Exercise materials
-=-=-=-=-

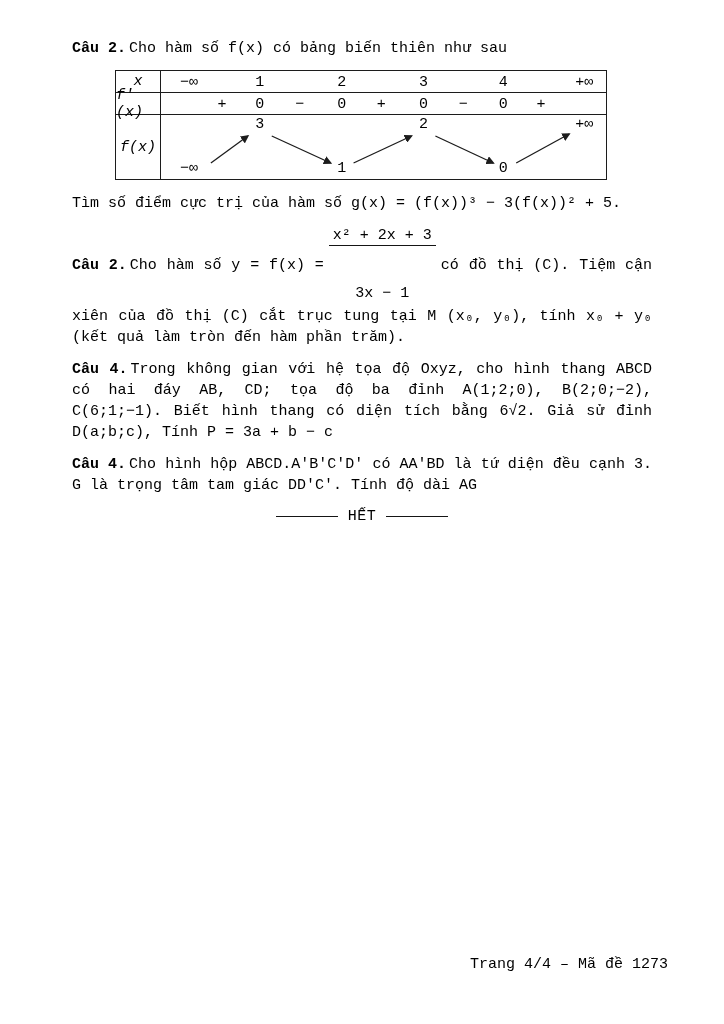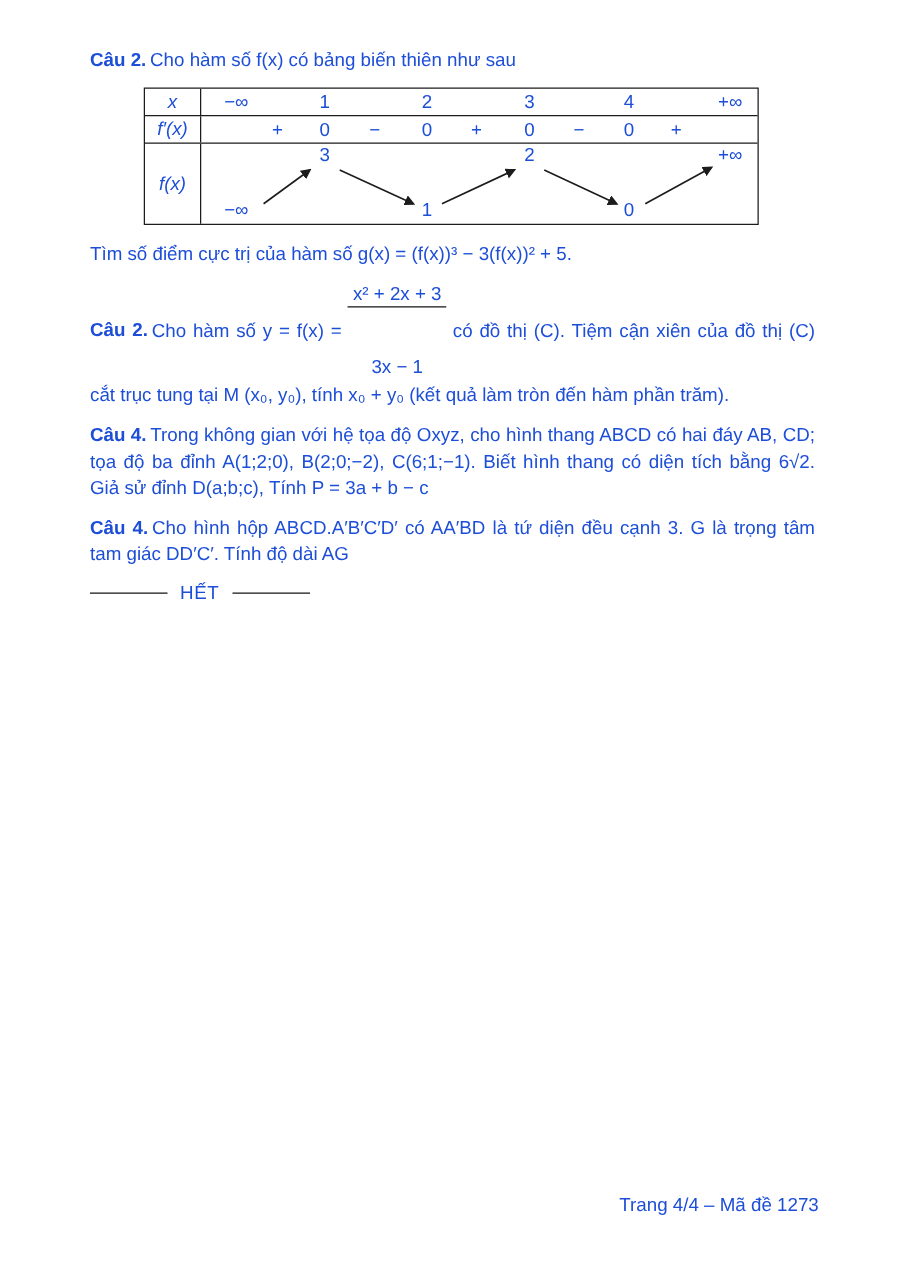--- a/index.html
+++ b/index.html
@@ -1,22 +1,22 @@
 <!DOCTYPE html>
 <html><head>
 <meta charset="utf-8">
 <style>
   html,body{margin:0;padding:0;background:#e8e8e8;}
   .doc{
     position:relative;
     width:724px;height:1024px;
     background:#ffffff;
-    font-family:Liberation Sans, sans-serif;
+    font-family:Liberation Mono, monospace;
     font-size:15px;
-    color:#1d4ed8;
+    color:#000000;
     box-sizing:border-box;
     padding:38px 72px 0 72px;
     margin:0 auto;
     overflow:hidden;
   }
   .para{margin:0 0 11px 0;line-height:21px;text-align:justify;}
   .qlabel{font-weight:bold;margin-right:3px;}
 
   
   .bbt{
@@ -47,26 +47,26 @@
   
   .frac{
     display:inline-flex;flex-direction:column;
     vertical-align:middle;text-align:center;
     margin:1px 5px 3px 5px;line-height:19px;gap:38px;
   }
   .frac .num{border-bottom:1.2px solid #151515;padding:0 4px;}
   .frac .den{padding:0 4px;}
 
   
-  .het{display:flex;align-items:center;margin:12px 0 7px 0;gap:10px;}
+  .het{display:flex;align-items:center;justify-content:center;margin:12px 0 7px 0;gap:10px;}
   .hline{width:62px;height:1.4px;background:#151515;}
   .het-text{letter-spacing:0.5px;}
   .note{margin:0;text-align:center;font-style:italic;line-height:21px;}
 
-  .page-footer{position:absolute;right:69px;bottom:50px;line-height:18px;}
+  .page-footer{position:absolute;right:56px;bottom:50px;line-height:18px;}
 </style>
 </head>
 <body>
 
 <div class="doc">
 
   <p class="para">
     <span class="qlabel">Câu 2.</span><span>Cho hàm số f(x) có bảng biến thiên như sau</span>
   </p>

-=-=-=-=-

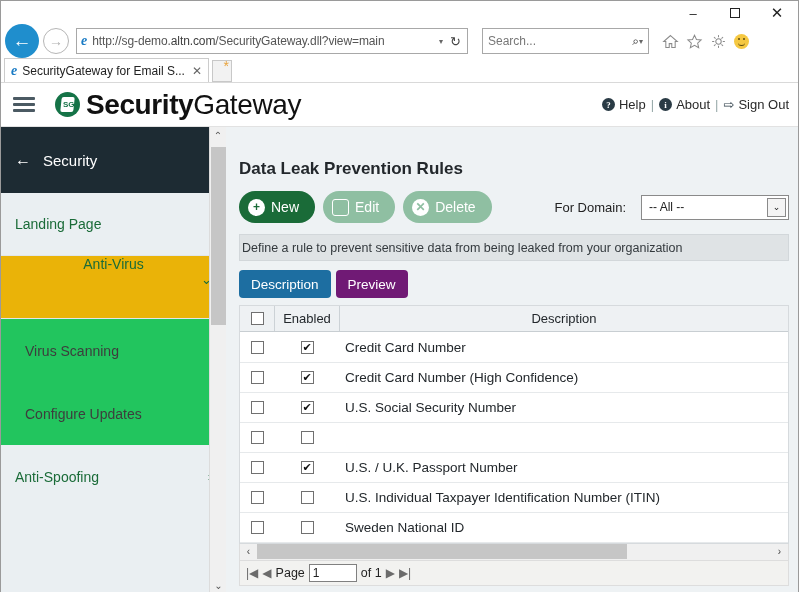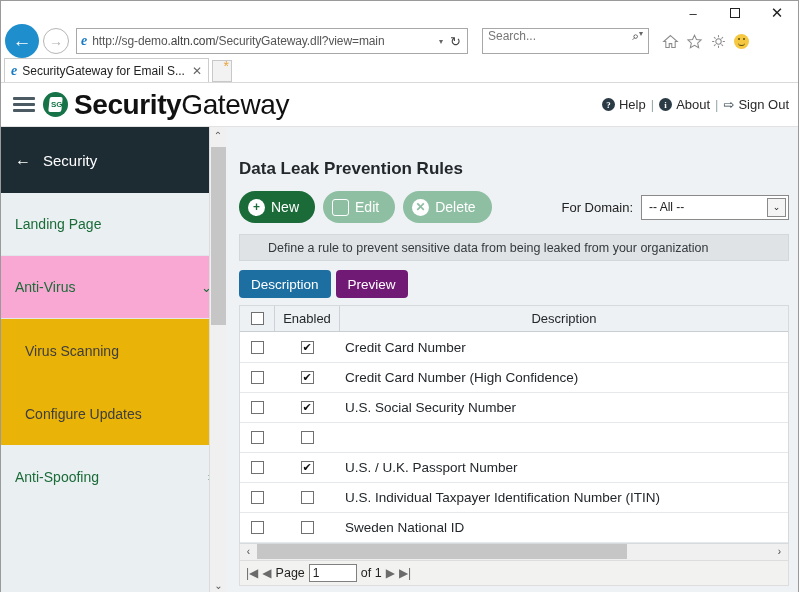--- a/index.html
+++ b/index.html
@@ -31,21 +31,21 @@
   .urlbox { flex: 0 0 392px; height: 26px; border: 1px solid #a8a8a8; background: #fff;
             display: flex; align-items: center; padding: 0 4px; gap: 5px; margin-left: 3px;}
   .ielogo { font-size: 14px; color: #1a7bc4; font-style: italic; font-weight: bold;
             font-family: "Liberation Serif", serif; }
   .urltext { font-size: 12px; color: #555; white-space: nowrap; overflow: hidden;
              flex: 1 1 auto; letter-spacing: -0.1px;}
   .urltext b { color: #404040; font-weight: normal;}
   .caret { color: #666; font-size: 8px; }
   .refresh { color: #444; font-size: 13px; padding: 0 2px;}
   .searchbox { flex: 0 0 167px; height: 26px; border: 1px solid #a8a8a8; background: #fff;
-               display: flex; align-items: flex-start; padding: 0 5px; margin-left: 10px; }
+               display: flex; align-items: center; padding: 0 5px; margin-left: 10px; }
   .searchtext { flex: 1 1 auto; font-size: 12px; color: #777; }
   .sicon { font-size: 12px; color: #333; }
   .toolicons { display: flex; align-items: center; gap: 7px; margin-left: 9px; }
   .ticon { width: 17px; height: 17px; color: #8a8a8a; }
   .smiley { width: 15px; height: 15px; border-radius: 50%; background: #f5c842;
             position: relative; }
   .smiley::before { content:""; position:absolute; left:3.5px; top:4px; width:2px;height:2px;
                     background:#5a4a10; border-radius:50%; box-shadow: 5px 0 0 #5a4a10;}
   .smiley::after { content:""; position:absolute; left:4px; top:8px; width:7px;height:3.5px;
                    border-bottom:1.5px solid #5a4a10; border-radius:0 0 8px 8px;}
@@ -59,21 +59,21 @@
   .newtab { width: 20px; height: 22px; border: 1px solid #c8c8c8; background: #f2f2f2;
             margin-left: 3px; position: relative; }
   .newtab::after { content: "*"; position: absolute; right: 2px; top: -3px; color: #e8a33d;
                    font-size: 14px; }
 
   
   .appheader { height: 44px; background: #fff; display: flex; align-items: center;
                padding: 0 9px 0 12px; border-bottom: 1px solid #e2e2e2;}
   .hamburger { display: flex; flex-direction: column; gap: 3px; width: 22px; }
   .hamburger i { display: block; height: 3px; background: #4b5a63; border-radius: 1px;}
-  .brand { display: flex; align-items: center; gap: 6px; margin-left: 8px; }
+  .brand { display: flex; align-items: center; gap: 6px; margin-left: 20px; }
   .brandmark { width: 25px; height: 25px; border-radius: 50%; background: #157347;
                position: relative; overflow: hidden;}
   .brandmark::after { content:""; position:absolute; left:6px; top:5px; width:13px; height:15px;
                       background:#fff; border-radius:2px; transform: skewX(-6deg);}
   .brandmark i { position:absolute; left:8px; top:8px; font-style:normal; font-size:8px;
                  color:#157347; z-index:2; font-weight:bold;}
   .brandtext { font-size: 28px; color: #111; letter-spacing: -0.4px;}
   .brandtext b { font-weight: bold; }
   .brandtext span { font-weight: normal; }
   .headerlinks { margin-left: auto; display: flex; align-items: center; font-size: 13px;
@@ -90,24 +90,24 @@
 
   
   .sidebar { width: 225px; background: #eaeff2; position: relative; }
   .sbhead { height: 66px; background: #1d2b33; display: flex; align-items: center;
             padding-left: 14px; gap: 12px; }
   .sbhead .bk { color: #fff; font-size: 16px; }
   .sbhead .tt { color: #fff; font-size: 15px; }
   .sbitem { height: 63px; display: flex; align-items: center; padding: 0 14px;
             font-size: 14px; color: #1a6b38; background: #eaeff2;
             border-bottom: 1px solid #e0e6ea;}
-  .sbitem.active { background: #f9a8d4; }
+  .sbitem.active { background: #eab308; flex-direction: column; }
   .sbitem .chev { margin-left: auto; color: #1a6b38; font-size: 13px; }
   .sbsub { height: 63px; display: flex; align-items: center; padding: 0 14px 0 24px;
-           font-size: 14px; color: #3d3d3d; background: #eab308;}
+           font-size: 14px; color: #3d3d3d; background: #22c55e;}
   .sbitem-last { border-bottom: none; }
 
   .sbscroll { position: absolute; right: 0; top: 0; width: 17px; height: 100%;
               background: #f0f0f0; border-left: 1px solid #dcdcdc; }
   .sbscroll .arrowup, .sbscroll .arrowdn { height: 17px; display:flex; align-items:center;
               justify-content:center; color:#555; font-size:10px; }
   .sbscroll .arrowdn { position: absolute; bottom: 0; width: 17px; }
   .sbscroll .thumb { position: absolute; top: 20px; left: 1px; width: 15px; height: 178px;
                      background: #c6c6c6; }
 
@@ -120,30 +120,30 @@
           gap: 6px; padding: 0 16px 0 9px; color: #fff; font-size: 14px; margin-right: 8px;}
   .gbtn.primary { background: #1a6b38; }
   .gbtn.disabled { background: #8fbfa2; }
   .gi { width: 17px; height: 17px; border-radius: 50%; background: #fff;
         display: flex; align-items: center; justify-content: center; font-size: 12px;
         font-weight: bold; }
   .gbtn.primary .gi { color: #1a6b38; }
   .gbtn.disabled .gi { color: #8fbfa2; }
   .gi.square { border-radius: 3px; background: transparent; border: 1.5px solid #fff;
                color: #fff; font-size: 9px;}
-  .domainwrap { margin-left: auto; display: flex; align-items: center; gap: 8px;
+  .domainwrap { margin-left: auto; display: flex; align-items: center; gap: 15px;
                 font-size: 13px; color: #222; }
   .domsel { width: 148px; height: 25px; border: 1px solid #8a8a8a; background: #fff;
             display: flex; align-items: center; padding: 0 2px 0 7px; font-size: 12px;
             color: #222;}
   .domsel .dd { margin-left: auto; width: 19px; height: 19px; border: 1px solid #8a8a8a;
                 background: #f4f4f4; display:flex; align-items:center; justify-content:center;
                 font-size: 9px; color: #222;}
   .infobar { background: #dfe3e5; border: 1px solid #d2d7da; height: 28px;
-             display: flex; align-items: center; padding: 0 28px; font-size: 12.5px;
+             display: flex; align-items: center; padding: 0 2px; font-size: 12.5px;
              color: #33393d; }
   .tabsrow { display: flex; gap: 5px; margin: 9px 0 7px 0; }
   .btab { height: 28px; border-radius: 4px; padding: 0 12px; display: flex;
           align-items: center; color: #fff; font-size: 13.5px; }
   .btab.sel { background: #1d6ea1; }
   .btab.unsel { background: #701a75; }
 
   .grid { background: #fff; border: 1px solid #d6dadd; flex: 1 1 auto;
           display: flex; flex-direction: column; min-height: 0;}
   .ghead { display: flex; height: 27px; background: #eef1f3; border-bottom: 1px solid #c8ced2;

-=-=-=-=-

Problem requirements
Only the lines containing "sbhead" are needed; copy each of them from the data.

Task solution
   .sbhead { height: 66px; background: #1d2b33; display: flex; align-items: center;
   .sbhead .bk { color: #fff; font-size: 16px; }
   .sbhead .tt { color: #fff; font-size: 15px; }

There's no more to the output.